Manado (15/04) - Kuliah Kerja Nyata (KKN) Revolusi Mental diharapkan menjadi salah satu 'Agent of Change' untuk menggerakkan perubahan di tengah masyarakat. Melalui para mahasiswa yang menjadi ujung tombak terjun langsung ke masyarakat, Mahasiswa ditantang untuk mencari solusi atas permasalahan yang ada di tengah masyarakat, bagaimana berinteraksi dengan masyarakat, serta mengamalkan ilmu dan pengetahuan yang mereka dapatkan selama duduk di bangku kuliah.
"Saya berharap materi yang didapat oleh para Dosen Pembimbing Lapangan di sini, dapat ditransfer kepada seluruh mahasiswa yang mengikuti KKN, sehingga mahasiswa benar-benar mengenal Revolusi Mental serta menyebarluaskan 5 gerakan Revolusi Mental kepada masyarakat untuk bersama membangun Indonesia yang lebih maju", kata Asisten Deputi Pendidikan Tinggi dan Pemanfaatan Iptek, Kemenko PMK, Asril, disela-sela rangkaian acara persiapan pelaksanaan KKN Revolusi Mental di Hotel Mercure Manado
Lebih lanjut, Asril menyampaikan, KKN Revolusi Mental sendiri memasuki tahun ke 4 dalam pelaksanaannya.

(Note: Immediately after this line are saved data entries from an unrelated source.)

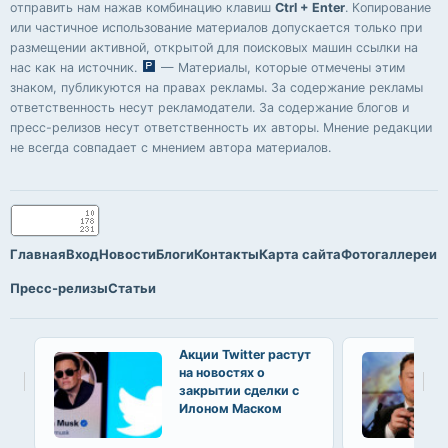
отправить нам нажав комбинацию клавиш
Ctrl + Enter
. Копирование
или частичное использование материалов допускается только при
размещении активной, открытой для поисковых машин ссылки на
нас как на источник.
— Материалы, которые отмечены этим
знаком, публикуются на правах рекламы. За содержание рекламы
ответственность несут рекламодатели. За содержание блогов и
пресс-релизов несут ответственность их авторы. Мнение редакции
не всегда совпадает с мнением автора материалов.
Главная
Вход
Новости
Блоги
Контакты
Карта сайта
Фотогаллереи
Пресс-релизы
Статьи
Акции Twitter растут
на новостях о
закрытии сделки с
Илоном Маском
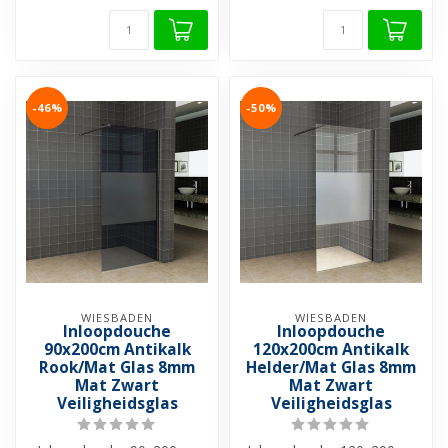
-46%
-50%
WIESBADEN
WIESBADEN
Inloopdouche
Inloopdouche
90x200cm Antikalk
120x200cm Antikalk
Rook/Mat Glas 8mm
Helder/Mat Glas 8mm
Mat Zwart
Mat Zwart
Veiligheidsglas
Veiligheidsglas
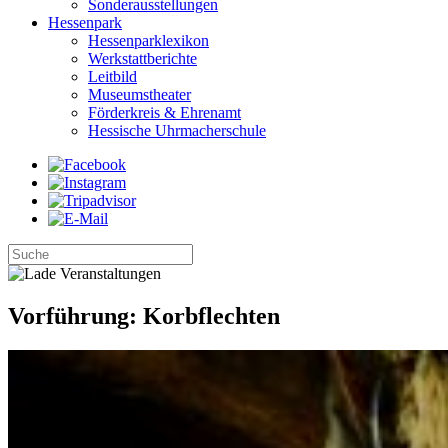
Sonderausstellungen
Hessenpark
Hessenparklexikon
Werkstattberichte
Leitbild
Museumstheater
Förderkreis & Ehrenamt
Hessische Uhrmacherschule
Vorführung: Korbflechten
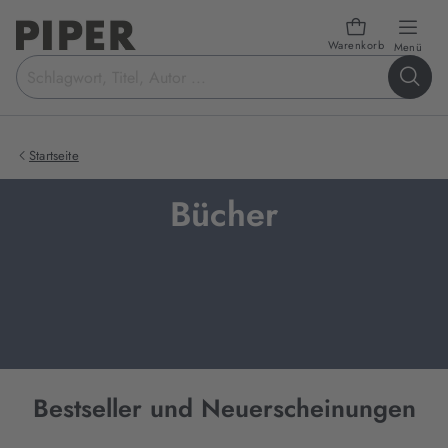
Warenkorb
öffn
Menü
Suchbegriff
eingeben
Startseite
Bücher
Bestseller und Neuerscheinungen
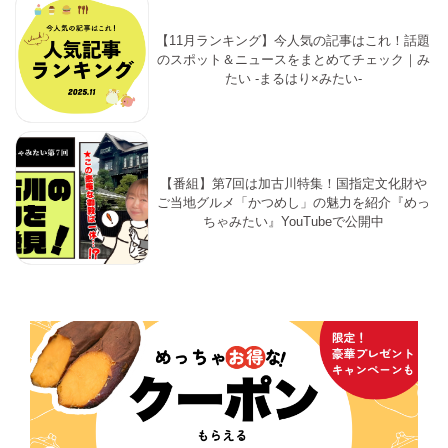
【11月ランキング】今人気の記事はこれ！話題
のスポット＆ニュースをまとめてチェック｜み
たい -まるはり×みたい-
【番組】第7回は加古川特集！国指定文化財や
ご当地グルメ「かつめし」の魅力を紹介『めっ
ちゃみたい』YouTubeで公開中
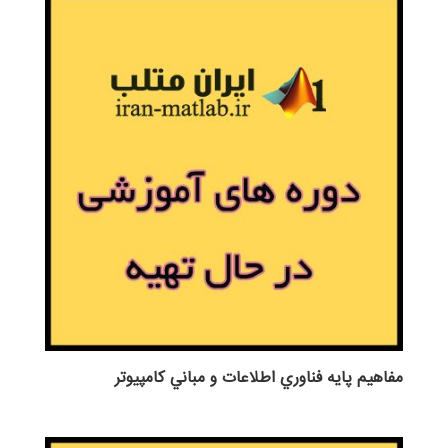
مفاهيم پايه فناوري اطلاعات و مباني كامپيوتر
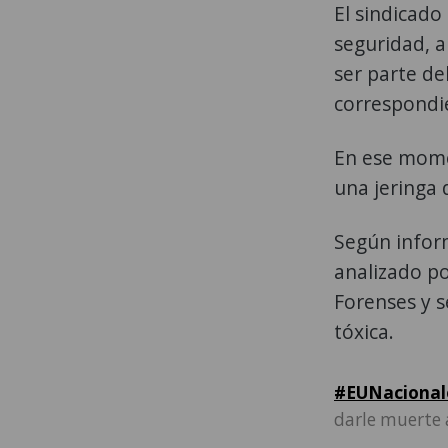
El sindicado
seguridad, a
ser parte de
correspondi
En ese momen
una jeringa 
Según inform
analizado po
Forenses y s
tóxica.
#EUNacional
darle muerte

Selama kurun waktu tersebut, pelaksanaan KKN Revolusi Mental senantiasa dilakukan evaluasi demi perubahan dan inovasi yang lebih baik demi tercapainya sasaran yang lebik baik. "Pelaksanaan KKN Revolusi Mental barangkali jauh dari sempurna, namun kami bersama seluruh stake holder yang terkait terus melakukan inovasi sehingga desain KKN Revolusi Mental lebih 'membumi' dan sesuai dengan kebutuhan masing-masing lokasi", jelasnya.
Asril juga mengungkapkan, bahwa KKN RM dilaksanakan pertama kali tahun 2016, dengan melibatkan 29 Perguruan Tinggi Negeri. Mulai tahun 2017, selain 34 PTN juga melibatkan sebanyak 14 Perguruan Tinggi Keagamaan Negeri dalam program KKN RM. Pada tahun 2018, KKN RM dilaksanakan oleh 24 PTN dan 8 PTKN. Dan untuk tahun 2019 ini, KKN RM akan dilaksanakan oleh 24 PTN dan 9 PTKN.